An Investigation of the Impact of Industry Factors in Asset-Pricing Tests
Posted: 19 May 1998
Date Written: April 1996
This paper seeks to better describe the characteristics that explain the cross section of average stock returns. Fama and French (FF) (1993) argue that book-to-market ratio (BE/ME) proxies for risk which investors require a premium for assuming. An alternative hypothesis proposed by Daniel and Titman (1996) (DT) suggests that BE/ME may price stocks because investors irrationally focus on firm characteristics rather than on risk factor loadings.A firm's BE/ME depends on accounting standards and other elements which vary across industries.
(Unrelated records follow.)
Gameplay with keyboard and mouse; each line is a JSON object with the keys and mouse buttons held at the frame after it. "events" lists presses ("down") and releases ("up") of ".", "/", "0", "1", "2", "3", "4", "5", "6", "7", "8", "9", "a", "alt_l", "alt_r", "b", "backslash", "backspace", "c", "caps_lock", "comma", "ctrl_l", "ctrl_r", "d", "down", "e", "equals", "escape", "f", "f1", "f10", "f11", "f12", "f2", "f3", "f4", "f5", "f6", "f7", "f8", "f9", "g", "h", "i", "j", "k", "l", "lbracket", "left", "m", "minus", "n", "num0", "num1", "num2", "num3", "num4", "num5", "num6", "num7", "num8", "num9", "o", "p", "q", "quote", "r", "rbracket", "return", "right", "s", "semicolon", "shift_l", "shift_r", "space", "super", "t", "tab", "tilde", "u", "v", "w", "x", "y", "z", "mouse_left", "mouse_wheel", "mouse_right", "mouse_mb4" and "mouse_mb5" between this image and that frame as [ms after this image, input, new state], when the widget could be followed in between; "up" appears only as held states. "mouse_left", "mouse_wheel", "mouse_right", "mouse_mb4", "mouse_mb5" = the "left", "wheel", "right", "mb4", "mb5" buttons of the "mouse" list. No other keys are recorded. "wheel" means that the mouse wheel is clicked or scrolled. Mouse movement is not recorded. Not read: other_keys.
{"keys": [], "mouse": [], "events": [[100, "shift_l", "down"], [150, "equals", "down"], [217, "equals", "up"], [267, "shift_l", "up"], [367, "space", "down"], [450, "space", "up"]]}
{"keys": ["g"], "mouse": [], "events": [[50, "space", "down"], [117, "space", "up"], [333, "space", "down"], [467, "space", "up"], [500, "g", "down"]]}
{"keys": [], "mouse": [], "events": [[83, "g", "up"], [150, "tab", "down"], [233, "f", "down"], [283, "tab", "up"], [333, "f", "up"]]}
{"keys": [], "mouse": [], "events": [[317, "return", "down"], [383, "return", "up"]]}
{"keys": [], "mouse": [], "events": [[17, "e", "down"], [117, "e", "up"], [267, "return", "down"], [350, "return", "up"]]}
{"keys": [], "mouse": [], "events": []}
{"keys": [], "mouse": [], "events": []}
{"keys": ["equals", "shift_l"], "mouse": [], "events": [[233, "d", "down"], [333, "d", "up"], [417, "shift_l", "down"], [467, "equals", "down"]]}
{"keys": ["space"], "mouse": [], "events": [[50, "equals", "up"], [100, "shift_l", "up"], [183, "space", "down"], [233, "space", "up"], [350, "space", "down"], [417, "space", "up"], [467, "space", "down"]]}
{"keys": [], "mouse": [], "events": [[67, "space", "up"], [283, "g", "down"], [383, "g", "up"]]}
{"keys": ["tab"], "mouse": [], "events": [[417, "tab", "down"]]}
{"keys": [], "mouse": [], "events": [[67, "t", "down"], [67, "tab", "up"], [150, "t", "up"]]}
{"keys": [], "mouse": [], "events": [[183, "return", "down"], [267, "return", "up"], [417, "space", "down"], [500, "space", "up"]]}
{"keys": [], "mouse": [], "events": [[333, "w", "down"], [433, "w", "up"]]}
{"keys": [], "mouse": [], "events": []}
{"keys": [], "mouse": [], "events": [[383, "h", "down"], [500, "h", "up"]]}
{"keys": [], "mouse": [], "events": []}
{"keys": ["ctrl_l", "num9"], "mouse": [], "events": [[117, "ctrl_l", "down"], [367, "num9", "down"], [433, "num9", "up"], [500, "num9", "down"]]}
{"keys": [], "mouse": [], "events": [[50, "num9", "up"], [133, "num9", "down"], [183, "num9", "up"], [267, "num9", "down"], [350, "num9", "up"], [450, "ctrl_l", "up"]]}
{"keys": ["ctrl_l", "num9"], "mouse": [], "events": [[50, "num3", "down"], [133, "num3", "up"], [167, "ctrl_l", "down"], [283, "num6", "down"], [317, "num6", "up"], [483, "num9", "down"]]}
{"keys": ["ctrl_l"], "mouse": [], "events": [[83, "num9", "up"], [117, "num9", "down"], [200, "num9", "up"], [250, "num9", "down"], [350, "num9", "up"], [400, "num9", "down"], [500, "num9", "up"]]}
Therefore BE/ME may be a noisy proxy either for risk factor sensitivity or for sources of potential investor irrationality. We attempt to reduce this noise by creating "industry-relative" factor- mimicking portfolios using both inter- and intra-industry BE/ME information.We first document that our portfolios generate significant pricing errors in FF three-factor regressions and may price the FF test assets better than FF's (1993) HML factor. We then use these new factor-mimicking portfolios to explore a hypothesis of Kenneth French, which attempts to reconcile the results of DT with rational asset-pricing. Using our intra-industry factor, we perform asset-pricing tests which may distinguish between the French and DT stories. These tests find no support for the French hypothesis.